Barış Umut'la ilgilenirken menüyü süzüp derin bir nefes aldım ve gülümsedim. "Keşke ben bir şeyler hazırlasaydım ya. Barış..." Barış bana bakarken gülümseyip bir öpücük yolladığında yanaklarım kızarmıştı. "Ne istersen alabiliriz." "Ama ben çok açım." "Ben de çok alırım o zaman." Umut babasının saçlarıyla oynarken etrafı süzüp derin bir nefes aldım ve gülümsedim. Barış Umut'la ilgilenirken yanlarına ilerledim ve Barış'a sarıldım sıkıca. "Birer öpücük?" Barış bana bakarken gülümsedim ve yanağına uzun bir öpücük konduracakken Umut araya girip o öpücüğü kapmıştı.

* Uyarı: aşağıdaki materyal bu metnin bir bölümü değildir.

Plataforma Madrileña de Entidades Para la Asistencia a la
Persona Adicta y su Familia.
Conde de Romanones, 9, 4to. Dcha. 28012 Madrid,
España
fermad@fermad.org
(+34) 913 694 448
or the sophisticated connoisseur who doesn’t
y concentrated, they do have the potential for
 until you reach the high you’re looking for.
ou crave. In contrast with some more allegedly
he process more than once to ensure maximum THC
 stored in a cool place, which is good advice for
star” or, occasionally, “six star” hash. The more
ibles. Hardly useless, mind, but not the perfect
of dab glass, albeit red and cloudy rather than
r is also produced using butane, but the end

Barış dudaklarını büzerken Umut da bana bakıp gülümsemişti. "Hey... Barış bu seni dudağından öpmemi istiyor." "Akıllı çocuk işte. Kırma oğlumuzu." "Bize bakarken seni öpemem ayıp." Umut başını babasının göğsüne gömerken Barış da gülmüştü. "Bak kapadı gözlerini. Öpeyim bir tane." Gülümseyip dudağına minicik bir öpücük kondurdum ve Umut'u kucağıma alıp yerime oturdum. Yemeklerimizi sipariş ettik ve beraber beklemeye başladık. Ben Umut'la ilgilenirken Barış da etrafa bakınıyordu.

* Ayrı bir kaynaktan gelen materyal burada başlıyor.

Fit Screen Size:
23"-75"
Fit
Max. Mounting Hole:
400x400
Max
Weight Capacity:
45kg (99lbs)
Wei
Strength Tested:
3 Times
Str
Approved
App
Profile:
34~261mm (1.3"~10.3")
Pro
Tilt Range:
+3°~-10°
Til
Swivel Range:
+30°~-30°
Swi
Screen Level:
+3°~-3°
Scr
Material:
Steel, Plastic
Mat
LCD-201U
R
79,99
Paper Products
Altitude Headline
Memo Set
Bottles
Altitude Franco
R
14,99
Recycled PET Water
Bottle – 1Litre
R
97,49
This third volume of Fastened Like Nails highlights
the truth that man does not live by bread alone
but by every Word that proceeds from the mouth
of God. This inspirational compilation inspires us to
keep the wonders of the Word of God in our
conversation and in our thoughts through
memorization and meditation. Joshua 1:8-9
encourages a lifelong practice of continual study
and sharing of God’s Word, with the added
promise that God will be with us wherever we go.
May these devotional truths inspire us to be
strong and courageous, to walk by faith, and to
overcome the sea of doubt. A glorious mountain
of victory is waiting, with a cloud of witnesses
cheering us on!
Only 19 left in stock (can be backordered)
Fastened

Ben de onunla birlikte etrafı süzdüğümde gördüğüm bir çift gözle Barış'a baktım. O ise bana bakıyordu. Yüzüğünü göstermek istercesine elini bir an yüzüne götürdüğünde gülümsedim. Bu adam benim kocam diye bağırmamak için kendimi zor tutuyordum. Ben hamile olduğum için ve genelde Umut da benimle olduğu için Barış beni fazla kıskanmıyordu. Daha doğrusu bunu içten yaşıyordu. Ama ben de durum farklıydı. Biraz da hormonların etkisiyle epey kıskanç birisi olmuştum. Güzeldim biliyorum. Ama bunu Barış'tan her saniye duymak ve sadece bana söylediğini bilmek hoşuma gidiyordu.

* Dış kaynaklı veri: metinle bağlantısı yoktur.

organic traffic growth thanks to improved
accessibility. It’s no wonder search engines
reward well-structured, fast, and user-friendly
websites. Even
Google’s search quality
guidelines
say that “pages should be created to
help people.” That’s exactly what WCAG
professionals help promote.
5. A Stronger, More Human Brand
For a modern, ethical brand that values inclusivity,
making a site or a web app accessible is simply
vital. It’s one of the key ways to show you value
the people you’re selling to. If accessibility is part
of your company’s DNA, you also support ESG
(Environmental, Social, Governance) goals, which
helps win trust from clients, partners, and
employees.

"Çok güzelsin. Yani şöyle etrafa bir göz attım da sadece biz varmışız gibi... Bu nasıl bir güzellik alacakaranlık?" Ben gülümserken Barış derin bir nefes almıştı. "Allah'ım bir de gülümsüyor. Tamam yani dünya şuan dursun." "Bak ya... Barış ama sen böyle yaparsan kocaman bir aile oluruz sevgilim." "Seni seviyorum sevgilim. Sevmeyeyim mi?" Yemeklerimiz gelince Umut'u hemen onun için ayarlanan mama sandalyesine oturtup heyecanla alkışladım. Barış bana bakıp gülümserken ben de gülümsedim.

...

Yan masada yeni evlilik kararı almış o mutlu çifte bakıp derin bir nefes aldım ve burukça gülümsedim. Biz de bir zamanlar daha romantik bir ikiliydik. Şimdi ise kaç yıllık evliler gibi sıradanlaşmıştık. O yan masadaki kızla göz göze gelince kocaman gülümsedim. O da bize bakıp kocaman gülümsemişti. Masaya gelen ve bana uzatılan çiçeklerle güldüm. "Şey yanlışlık oldu galiba?" Barış bana bakarken gülümsedim. "Hiç de bile." "Benim için mi yani?" Barış'a heyecanla bakarken bana uzatılan çiçekleri alıp kokusunu içime çektim. "Teşekkür ederim."